## IL TUO OBIETTIVO
Nel brano su Bruce LaBruce, riassumi in modo più conciso il paragrafo che comincia con «C'è buon cinema e c'è cattivo cinema». Mantieni i fatti principali.

Cinema e Bruce LaBruce (1)

Queste sono alcune considerazioni del regista indipendente (e quindi sconosciuto) Bruce LaBruce fatte a Pier Maria Bocchi in coda al suo interessante volume Mondo Queer – Cinema e militanza gay, edito da Lindau. Se ne consiglia caldamente l’acquisto, gay o non gay (GParker, cit.).

In rosso ci sono invece mie riflessioni sulle affermazioni di LaBruce.

C’è buon cinema e c’è cattivo cinema. Se un buon film ha dei contenuti gay, è proiettato anche in un circuito internazionale non gay. Penso che il problema dei festival gay e lesbici sia che devono riempire un intero programma, e spesso lo fanno con del cinema o dei video che non sono buoni.


La seconda parte dell’affermazione è vera, i festival gay hanno spesso film o video non buoni per riempire un programma altrimenti esangue. E questo fa male al cinema.

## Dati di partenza

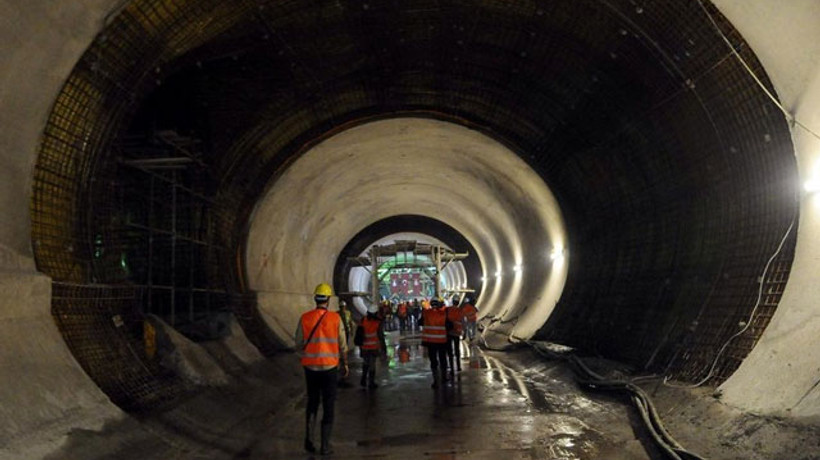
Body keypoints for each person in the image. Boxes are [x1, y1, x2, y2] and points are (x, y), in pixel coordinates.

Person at [294, 283, 348, 455]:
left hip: (310, 368)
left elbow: (298, 343)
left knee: (312, 402)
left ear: (315, 298)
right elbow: (342, 344)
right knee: (329, 404)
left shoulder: (304, 318)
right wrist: (345, 363)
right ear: (329, 299)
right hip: (329, 367)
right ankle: (325, 445)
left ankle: (309, 441)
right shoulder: (335, 318)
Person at [421, 297, 448, 388]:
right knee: (442, 359)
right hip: (441, 341)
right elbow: (449, 325)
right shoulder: (443, 314)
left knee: (433, 361)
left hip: (430, 341)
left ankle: (436, 380)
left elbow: (419, 322)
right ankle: (444, 377)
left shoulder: (426, 313)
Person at [360, 304, 386, 389]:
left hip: (364, 347)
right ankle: (371, 382)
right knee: (372, 365)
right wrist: (383, 348)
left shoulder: (363, 320)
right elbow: (380, 336)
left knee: (365, 363)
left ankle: (363, 379)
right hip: (373, 347)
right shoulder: (377, 322)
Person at [337, 300, 355, 388]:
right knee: (341, 344)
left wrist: (351, 330)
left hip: (346, 330)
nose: (342, 308)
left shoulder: (348, 313)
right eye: (341, 307)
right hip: (340, 331)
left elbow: (350, 321)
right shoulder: (337, 314)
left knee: (345, 343)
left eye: (343, 307)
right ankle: (343, 355)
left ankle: (344, 353)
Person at [446, 296, 464, 375]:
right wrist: (465, 332)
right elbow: (463, 322)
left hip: (449, 332)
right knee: (457, 349)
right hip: (457, 332)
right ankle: (458, 366)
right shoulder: (460, 310)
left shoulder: (448, 309)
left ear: (452, 302)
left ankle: (451, 367)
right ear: (458, 302)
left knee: (449, 350)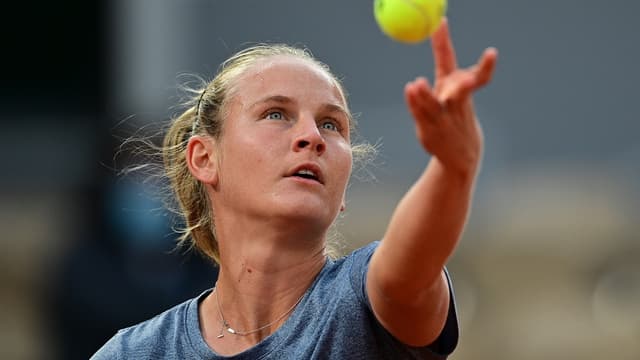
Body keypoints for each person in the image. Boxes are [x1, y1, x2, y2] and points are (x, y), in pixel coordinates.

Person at [91, 18, 497, 359]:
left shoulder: (363, 302)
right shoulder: (131, 353)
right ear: (204, 158)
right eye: (276, 113)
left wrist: (453, 167)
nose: (311, 136)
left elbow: (410, 269)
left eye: (330, 124)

## RISULTATO ATTESO
Esiste cinema buono e cinema cattivo: un buon film con contenuti gay viene proiettato anche nel circuito internazionale non gay. Secondo LaBruce, il limite dei festival gay e lesbici è che devono riempire un intero programma. Per farlo ricorrono spesso a film o video non buoni.